Still, nothing that they did held a candle (or a tiki torch) to the actions of Sen. Ron Johnson. Because rather than ask law enforcement about any of the events on Jan. 6, Johnson told them what happened. And what happened, according to the man who is honest-to-God sitting in Russ Feingold’s old chair, was that the Capitol was overcome by “fake Trump protesters” as the police incited a riot by good people.
Where most hearings involving witnesses generally include the idea of asking those witnesses questions, Johnson was having none of that. Oh, he said he had questions. So many questions. Only he was going to submit those in writing on another day.
Instead Johnson pulled out a statement from the leader of an anti-Muslim hate group, to explain why his “eyewitness” testimony was more valuable than that of any of the police officers on the scene, or the 300 million Americans who watched the tragedy unfold in real time. That’s because this witness had magic calibrated eyeballs, making him capable of discerning real Trump supporters from fake antifa infiltrators.

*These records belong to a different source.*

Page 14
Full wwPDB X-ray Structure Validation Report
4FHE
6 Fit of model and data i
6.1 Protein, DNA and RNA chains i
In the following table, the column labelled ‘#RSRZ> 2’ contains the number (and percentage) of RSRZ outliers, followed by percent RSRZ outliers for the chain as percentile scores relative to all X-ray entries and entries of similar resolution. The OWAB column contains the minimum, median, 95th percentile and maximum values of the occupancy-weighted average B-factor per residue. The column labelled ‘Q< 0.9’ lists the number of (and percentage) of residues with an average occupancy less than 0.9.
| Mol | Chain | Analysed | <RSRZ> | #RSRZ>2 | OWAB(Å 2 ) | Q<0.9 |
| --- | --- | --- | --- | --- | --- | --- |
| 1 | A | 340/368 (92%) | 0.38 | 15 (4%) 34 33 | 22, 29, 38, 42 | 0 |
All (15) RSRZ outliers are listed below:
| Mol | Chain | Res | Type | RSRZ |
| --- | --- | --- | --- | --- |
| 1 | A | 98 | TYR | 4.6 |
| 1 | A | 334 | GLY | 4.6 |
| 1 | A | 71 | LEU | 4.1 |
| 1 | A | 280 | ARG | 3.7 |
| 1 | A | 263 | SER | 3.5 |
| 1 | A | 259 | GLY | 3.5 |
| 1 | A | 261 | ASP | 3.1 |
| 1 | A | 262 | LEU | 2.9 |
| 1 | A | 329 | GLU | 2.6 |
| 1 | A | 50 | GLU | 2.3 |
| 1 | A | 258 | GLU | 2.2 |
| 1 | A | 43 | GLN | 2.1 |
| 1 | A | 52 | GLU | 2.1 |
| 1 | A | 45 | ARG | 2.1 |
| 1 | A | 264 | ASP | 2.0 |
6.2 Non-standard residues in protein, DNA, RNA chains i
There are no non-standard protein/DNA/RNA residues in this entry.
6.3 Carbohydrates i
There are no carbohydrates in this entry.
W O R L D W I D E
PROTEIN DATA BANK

Real Trump supporters are “jovial” and “friendly” people of the “working class.” But others don’t fit in. These people are, quoting now: “plain clothes militants, agent provocateurs, fake Trump protesters, and disciplined uniformed column of attackers.” These are the people who, according to Johnson, planned the attack on the Capitol.
But Johnson wasn’t done. Not by a long shot. According to his expert not-appearing-at-this-hearing witness, marchers were thrilled by the “courtesy gesture” of not seeing Capitol Police on every corner. With this invite, the Trump supporters “surged” toward the Capitol. In a good way. In a “talkative and happy” way. Because, after all, if they didn’t see any police trying to stop them, that was a perfect reason to step over, around, or through four levels of barricades between the street and the Capitol grounds.

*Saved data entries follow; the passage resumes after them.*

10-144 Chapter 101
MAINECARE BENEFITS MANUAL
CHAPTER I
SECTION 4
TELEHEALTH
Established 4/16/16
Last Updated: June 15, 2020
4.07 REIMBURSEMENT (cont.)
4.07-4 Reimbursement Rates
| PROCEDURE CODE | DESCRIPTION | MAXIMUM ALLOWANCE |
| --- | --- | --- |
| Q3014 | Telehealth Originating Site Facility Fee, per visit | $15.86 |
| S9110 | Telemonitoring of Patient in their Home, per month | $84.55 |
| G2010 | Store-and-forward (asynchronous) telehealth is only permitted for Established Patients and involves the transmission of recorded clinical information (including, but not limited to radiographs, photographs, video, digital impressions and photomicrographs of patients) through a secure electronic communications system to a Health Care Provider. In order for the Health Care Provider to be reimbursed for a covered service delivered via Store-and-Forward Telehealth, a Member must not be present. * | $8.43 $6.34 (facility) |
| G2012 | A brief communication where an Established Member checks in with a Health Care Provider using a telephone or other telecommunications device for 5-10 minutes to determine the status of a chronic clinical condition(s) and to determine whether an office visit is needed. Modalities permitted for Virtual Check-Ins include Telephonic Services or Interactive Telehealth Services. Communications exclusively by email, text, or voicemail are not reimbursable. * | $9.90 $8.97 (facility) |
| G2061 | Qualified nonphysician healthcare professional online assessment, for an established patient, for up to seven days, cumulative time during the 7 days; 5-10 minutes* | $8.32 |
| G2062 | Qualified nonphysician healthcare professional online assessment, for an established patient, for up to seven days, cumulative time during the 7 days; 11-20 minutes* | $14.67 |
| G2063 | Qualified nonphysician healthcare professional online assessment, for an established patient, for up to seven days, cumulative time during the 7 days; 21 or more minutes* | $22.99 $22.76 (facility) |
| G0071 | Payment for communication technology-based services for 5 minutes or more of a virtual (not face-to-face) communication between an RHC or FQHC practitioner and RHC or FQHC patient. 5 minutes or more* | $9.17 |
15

Everyone was in “high spirits” until what “seemed like a scuffle” broke out between people in “ordinary clothes.” However, even though these people were wearing ordinary clothes that “fit right in with MAGA people,” Johnson’s expert could tell they were “plain clothes militants.” How he could tell is unexplained. Maybe he had X-ray specs. These people that looked exactly like regular Trump supporters but were clearly not as happy, talkative, jovial, or friendly got into a brief “tussle” with police. Then one of the police officers “fired a tear gas canister, not at the plain clothes militants at the front line, but into the crowd itself.” Apparently, police were unable to see the very subtle difference between good Trump supporters and evil fake Trump supporters that was obvious to Johnson’s pal.

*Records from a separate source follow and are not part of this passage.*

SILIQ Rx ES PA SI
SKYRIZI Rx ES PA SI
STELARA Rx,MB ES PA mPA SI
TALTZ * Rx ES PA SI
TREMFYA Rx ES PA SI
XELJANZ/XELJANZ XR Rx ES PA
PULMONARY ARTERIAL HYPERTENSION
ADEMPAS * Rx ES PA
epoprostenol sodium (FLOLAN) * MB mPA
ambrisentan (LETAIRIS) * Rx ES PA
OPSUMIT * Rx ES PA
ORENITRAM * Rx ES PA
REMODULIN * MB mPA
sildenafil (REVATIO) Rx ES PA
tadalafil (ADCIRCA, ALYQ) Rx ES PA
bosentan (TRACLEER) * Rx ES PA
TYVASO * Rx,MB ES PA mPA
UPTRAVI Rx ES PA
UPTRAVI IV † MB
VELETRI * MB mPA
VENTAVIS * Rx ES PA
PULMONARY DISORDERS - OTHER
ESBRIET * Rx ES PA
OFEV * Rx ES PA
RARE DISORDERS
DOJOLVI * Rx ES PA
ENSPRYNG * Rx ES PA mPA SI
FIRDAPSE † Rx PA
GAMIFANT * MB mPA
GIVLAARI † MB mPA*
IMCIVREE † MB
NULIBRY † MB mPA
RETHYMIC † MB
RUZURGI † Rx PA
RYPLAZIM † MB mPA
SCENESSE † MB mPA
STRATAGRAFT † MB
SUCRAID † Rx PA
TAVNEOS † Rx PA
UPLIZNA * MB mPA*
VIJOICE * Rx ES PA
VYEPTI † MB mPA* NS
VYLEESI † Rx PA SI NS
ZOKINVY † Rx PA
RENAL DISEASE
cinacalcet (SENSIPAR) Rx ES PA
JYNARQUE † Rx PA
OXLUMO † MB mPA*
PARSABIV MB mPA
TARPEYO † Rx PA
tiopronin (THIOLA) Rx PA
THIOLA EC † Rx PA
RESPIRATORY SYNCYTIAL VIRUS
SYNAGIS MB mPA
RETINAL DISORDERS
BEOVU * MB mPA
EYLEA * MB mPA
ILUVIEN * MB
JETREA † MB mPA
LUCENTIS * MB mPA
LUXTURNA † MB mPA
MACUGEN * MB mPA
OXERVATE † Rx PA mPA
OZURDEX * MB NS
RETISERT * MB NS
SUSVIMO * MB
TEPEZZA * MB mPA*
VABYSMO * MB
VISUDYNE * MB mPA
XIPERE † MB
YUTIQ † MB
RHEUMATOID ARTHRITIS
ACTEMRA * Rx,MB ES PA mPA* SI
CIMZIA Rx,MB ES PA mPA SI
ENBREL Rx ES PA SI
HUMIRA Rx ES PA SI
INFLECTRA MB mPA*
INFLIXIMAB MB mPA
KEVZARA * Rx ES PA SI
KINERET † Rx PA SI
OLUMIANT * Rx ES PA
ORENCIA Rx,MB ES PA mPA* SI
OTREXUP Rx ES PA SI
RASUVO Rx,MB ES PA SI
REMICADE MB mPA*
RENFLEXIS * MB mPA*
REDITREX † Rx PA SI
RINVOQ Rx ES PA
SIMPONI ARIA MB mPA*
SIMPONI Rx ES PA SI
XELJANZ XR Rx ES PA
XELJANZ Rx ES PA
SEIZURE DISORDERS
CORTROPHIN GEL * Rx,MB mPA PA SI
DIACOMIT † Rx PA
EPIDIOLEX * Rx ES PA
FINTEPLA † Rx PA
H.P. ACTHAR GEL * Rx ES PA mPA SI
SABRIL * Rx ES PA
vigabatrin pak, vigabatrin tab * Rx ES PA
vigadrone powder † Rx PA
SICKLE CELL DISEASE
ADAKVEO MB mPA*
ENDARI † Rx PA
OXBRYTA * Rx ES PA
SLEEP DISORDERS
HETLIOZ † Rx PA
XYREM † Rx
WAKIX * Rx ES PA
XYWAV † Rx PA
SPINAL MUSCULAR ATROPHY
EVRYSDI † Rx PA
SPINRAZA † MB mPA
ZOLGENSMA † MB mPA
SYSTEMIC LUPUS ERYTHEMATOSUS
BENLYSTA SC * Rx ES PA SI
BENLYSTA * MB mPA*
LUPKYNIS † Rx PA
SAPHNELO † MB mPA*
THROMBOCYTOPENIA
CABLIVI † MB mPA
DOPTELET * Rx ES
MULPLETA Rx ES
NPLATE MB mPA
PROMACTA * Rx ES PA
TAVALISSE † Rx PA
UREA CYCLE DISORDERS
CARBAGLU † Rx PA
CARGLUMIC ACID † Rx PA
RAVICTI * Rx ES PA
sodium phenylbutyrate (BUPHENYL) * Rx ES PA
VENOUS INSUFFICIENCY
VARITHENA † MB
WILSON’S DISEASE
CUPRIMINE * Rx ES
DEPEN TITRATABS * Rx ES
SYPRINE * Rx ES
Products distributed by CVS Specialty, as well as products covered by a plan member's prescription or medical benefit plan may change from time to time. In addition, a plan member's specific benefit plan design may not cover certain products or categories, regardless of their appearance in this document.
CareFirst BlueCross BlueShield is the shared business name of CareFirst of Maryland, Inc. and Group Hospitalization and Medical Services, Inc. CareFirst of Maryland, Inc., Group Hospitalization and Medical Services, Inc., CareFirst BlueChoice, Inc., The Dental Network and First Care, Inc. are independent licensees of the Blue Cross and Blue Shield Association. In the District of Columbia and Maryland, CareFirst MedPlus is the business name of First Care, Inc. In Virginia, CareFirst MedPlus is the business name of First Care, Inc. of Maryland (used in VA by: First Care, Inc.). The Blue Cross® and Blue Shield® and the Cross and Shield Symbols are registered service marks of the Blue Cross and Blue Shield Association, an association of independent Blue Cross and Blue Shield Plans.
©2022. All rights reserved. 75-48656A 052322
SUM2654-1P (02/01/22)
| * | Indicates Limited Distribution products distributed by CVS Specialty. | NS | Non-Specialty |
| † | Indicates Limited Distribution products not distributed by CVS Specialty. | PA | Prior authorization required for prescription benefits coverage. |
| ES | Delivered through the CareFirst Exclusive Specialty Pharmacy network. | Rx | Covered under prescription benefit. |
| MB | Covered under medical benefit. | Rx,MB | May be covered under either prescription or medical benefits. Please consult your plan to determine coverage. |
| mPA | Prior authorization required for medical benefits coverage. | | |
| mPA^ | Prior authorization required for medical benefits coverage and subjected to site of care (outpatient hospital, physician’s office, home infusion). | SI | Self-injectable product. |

This “changed the crowd’s demeanor” because “all of a sudden pro-police people felt like the police were attacking them,” read Johnson. “The pro-police crowd went from confusion, to anger.”
Then, having explained that the police were actually responsible for the deaths and injuries to police because they made all those jovial pro-police people angry, Johnson tried to enlist the police officials gathered in front of him in his claims that the police were to blame for Jan. 6. Which is not exactly how it looks on body cam footage.
Shockingly, this did not go well. He started off asked former Capitol Police Chief Steven Sund if it wasn’t true that Trump supporters were pro-police. Sund’s reply was that he didn’t know about that. However, he did note that some of the people shoving their way through police lines and assaulting his officers actually claimed to be police themselves. Somehow, that’s a lot more believable than Johnson’s claims about “agent provocateurs.” Funny how the people who have been arrested so far look like Trump supporters.
But of course, this is all scoring it wrong. The way it works is: Real Trump supporters are the ones who haven’t been arrested. Yet.